Rescuers in phone contact with workers trapped in China mine

A Chinese official says rescuers are in telephone contact with workers trapped for more than a week in a gold mine and have been able to send them food and medicine

China Mine Explosion
China Mine Explosion

Rescuers are in telephone contact with workers trapped for more than a week following an explosion in a gold mine in China and have been able to send them food and medicine, an official said Tuesday.

Chen Fei, the mayor of the city of Yantai, said it appeared at least 12 of the 22 workers underground were alive and in relatively good health. The fate of the other 10 workers remained unknown.

Hundreds of rescuers were drilling six shafts in an attempt to reach the different parts of the mine, as well as seeking to clear debris left by an explosion on Jan. 10 that cut the miners off from the surface.

Workers passed a note to the surface on Monday saying they were suffering from toxic fumes and rising water levels but calling on rescuers not to give up.
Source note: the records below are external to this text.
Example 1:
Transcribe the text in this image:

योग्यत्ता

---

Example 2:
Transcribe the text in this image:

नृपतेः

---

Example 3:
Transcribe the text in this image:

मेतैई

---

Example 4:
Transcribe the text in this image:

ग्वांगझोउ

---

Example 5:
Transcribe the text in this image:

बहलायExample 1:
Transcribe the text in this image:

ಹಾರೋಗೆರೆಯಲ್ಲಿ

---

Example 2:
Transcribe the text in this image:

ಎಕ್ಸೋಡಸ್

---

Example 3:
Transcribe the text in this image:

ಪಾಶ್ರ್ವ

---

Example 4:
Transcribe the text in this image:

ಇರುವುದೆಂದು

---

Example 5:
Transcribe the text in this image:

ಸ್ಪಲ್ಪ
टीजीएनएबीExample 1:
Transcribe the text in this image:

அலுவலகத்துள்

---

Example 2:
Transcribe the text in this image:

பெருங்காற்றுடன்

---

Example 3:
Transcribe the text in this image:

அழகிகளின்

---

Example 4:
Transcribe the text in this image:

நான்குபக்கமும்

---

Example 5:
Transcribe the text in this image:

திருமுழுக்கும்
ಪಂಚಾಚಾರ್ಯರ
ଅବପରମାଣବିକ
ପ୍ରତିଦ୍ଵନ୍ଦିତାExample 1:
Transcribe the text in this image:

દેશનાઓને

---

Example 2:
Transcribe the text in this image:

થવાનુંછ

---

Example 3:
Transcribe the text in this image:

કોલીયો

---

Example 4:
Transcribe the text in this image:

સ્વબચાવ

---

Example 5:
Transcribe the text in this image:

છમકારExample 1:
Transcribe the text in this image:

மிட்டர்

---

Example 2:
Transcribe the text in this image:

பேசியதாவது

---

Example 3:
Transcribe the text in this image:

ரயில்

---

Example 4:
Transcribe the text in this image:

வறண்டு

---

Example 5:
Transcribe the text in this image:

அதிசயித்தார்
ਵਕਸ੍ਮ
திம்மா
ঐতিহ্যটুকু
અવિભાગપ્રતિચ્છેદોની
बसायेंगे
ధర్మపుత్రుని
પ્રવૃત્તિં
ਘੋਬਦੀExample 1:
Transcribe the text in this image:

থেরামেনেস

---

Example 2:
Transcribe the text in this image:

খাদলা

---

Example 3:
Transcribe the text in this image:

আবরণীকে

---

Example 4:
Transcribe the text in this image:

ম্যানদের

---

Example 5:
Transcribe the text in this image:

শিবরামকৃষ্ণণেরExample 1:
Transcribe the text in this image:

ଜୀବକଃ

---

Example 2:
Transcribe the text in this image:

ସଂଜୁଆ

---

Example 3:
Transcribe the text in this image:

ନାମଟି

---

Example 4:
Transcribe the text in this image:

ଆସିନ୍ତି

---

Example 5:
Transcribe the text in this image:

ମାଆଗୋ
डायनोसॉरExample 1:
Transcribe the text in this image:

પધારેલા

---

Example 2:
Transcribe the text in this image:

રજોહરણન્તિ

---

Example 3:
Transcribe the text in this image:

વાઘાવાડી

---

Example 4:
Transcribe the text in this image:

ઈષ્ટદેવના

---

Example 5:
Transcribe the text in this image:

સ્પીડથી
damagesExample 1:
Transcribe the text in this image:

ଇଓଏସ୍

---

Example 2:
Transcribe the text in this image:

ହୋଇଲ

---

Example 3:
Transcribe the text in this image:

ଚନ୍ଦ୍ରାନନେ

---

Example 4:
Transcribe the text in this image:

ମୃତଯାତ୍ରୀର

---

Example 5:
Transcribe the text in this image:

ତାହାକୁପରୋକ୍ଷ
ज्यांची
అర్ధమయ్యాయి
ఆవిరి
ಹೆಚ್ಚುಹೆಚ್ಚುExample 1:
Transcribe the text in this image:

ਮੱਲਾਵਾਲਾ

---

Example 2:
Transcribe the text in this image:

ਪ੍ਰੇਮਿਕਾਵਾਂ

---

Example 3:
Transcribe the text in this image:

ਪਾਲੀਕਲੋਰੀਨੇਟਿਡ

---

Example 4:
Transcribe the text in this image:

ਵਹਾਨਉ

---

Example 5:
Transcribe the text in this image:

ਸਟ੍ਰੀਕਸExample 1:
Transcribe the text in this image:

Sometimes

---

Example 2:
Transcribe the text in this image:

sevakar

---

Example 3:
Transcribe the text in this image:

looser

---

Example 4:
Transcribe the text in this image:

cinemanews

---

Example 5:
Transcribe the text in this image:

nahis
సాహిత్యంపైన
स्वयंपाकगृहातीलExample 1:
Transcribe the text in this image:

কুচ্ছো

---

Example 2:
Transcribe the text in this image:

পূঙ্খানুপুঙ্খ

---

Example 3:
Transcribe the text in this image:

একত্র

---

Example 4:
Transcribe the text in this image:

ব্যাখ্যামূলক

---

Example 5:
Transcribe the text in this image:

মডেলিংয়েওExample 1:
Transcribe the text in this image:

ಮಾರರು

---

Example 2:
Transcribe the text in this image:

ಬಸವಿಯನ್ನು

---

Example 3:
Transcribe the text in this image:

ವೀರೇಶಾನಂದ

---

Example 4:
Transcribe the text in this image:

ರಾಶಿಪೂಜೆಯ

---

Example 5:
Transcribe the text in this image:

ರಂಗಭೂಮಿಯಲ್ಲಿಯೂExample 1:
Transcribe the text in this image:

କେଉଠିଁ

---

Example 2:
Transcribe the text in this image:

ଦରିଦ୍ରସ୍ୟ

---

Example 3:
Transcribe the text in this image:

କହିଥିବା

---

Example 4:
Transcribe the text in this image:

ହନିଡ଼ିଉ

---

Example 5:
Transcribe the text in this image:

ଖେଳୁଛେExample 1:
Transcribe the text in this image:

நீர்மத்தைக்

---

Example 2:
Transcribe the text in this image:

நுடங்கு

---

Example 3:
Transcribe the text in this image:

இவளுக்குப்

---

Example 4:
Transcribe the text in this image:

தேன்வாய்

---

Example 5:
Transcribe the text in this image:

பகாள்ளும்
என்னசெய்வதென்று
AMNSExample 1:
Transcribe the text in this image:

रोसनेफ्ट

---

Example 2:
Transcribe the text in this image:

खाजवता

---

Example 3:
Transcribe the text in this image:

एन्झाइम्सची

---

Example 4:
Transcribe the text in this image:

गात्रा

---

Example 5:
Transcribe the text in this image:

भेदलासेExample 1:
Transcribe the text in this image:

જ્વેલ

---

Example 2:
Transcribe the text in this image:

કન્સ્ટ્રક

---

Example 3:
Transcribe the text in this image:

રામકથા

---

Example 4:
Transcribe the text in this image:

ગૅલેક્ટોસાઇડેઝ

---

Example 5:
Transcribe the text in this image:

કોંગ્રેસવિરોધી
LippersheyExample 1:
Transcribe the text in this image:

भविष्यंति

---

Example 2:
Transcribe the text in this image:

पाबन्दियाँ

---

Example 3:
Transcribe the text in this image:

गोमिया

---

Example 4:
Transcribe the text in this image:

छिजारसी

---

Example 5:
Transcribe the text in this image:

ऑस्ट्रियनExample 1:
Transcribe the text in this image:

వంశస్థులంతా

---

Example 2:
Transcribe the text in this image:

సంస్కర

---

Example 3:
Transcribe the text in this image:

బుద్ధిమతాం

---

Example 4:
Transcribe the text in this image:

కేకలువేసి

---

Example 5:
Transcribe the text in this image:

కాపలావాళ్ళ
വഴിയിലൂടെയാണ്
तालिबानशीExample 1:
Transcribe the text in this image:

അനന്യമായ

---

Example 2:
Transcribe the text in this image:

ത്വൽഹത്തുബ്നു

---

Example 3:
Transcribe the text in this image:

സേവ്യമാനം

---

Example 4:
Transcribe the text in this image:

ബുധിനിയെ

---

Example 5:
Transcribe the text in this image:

Mine managers have been detained for waiting more than 24 hours before reporting the accident.

The mine in Qixia, a jurisdiction under Yantai in Shandong province, had been under construction at the time of the blast.

Increased supervision has improved safety in China's mining industry, which used to post an average of 5,000 deaths per year. Yet demand for coal and precious metals continues to prompt corner-cutting and two accidents in the southwestern megacity of Chongqing last year killed 39 miners.